Désirant customiser ma page d'accueil des logins, j'ai été content de tomber sur ce lien tout-à-l'heure. Mais en collant le chemin énoncé dans la fonction du finder, ça ne m'a rien du tout donné.
J'ai un MacBook qui tournait sur Snow Tiger jusqu'à ce que j'achète la mise à niveau (Mountain Lion) en Août...

Pour tous ceux que ça intéresse, je suis sur que les fonds d'écran sont magnifiques en plus...

Si quelqu'un pouvait m'éclairer...


Merci d'avance.


Alexandre


----------



## otgl (21 Septembre 2012)

Il y a une erreur dans cet article. Le chemin c'est:

/System/Library/Frameworks/ScreenSaver.framework/Versions/A/Resources/Default Collections

Et le sujet avait été évoqué dans le forum bien avant cet article:

http://forums.macg.co/customisation/fond-decran-economiseur-decran-1162962.html


----------



## Pascal_TTH (21 Septembre 2012)

/System/Library/Frameworks/ScreenSaver.Framework/Versions/A/Resources/Default Collections/

Déjà, la news est moisie, ce ne sont en rien des fonds d'écrans cachés mais les images de certains économiseurs d'écran en plus le mec n'est même pas foutu recopier une adresse complète : Default Collections et pas DefaultCollections.

Soit dit en passant, il suffisait de lire les commentaires des gens...


----------



## Ekarissor (21 Septembre 2012)

J'avais même pas vu.
Merci à vous deux.

(j'espère que ma prochaine question, sous peu, sera un peu plus utile )

---------- Nouveau message ajouté à 02h05 ---------- Le message précédent a été envoyé à 01h52 ----------

Bon, je vais la poser ici, pour éviter de déranger inutilement avec un nouveau post qui, très certainement, existe déjà (mais que je n'ai pas réussi à trouver en tout cas) :
Est-ce que quelqu'un sait comment modifier, sous OS X Mountain Lion, ce fond d'écran type métallique que l'on a à l'allumage de l'ordinateur, au moment de choisir sa session (login) ?
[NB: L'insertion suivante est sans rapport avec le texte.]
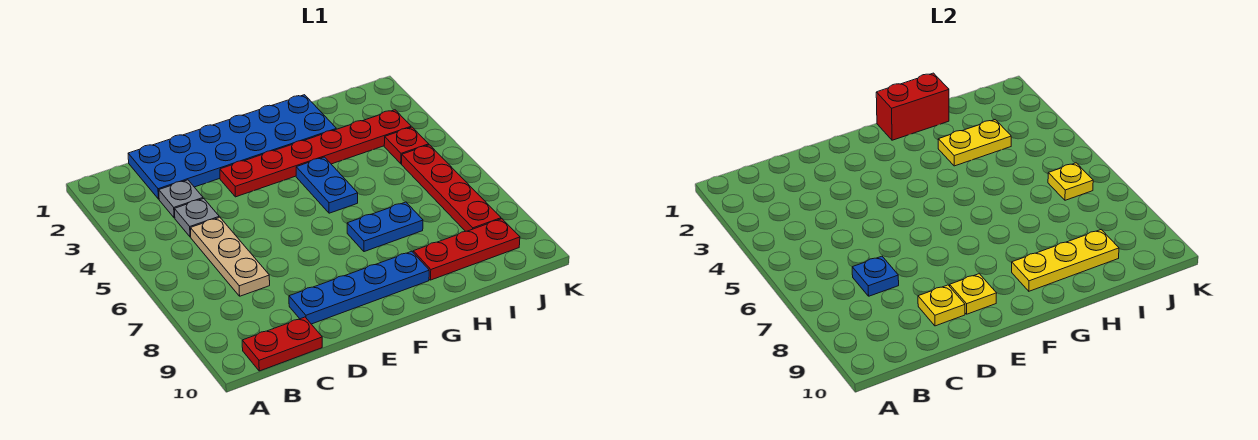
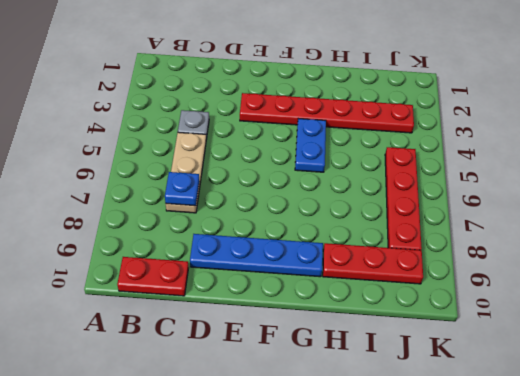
none -> blue plate C1:H2 level 1
none -> grey plate C3 level 1
none -> blue plate G7:H7 level 1

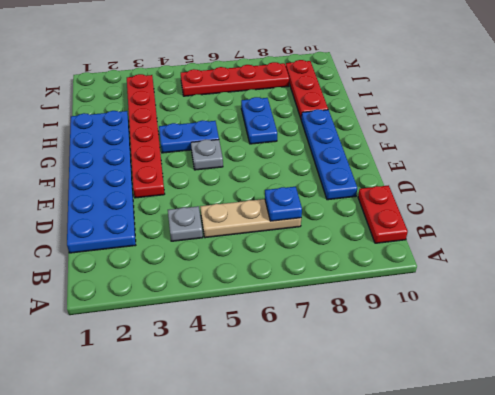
grey plate F5 level 1 -> grey plate C3 level 1
none -> red plate J4 level 1
none -> yellow plate D9 level 2
none -> yellow plate E9 level 2

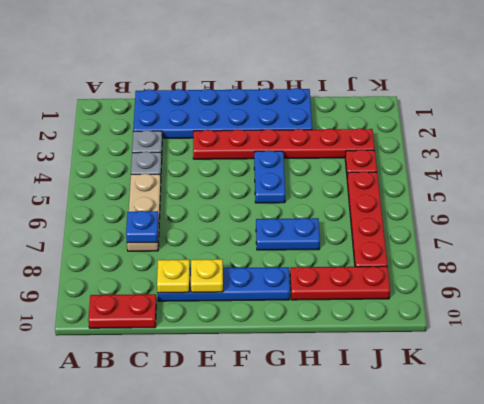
none -> red brick G1:H1 level 2
none -> yellow plate G9:I9 level 2
none -> yellow plate H3:I3 level 2

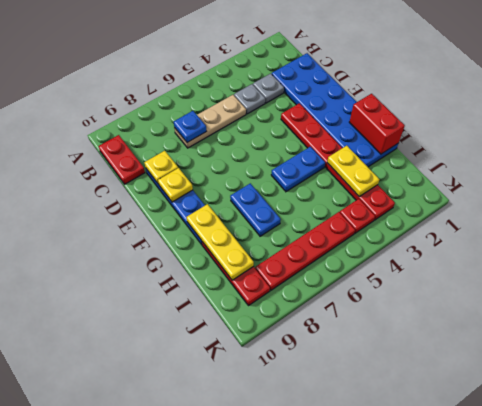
none -> yellow plate J6 level 2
(faut quand-même reconnaitre que j'avais raison : les fonds d'écran sont magnifiques !)


----------



## otgl (21 Septembre 2012)

Ekarissor a dit:


> Est-ce que quelqu'un sait comment modifier, sous OS X Mountain Lion, ce fond d'écran type métallique que l'on a à l'allumage de l'ordinateur, au moment de choisir sa session (login) ?



Télécharge OnyX si tu ne l'as pas, et lance-le. Clique sur l'onglet Paramètres et sur le sous-onglet Session. Et là, à côté de "Fond", tu verras deux boutons: "Sélectionner..." et "Restaurer".


----------



## Ekarissor (21 Septembre 2012)

Merci beaucoup !


----------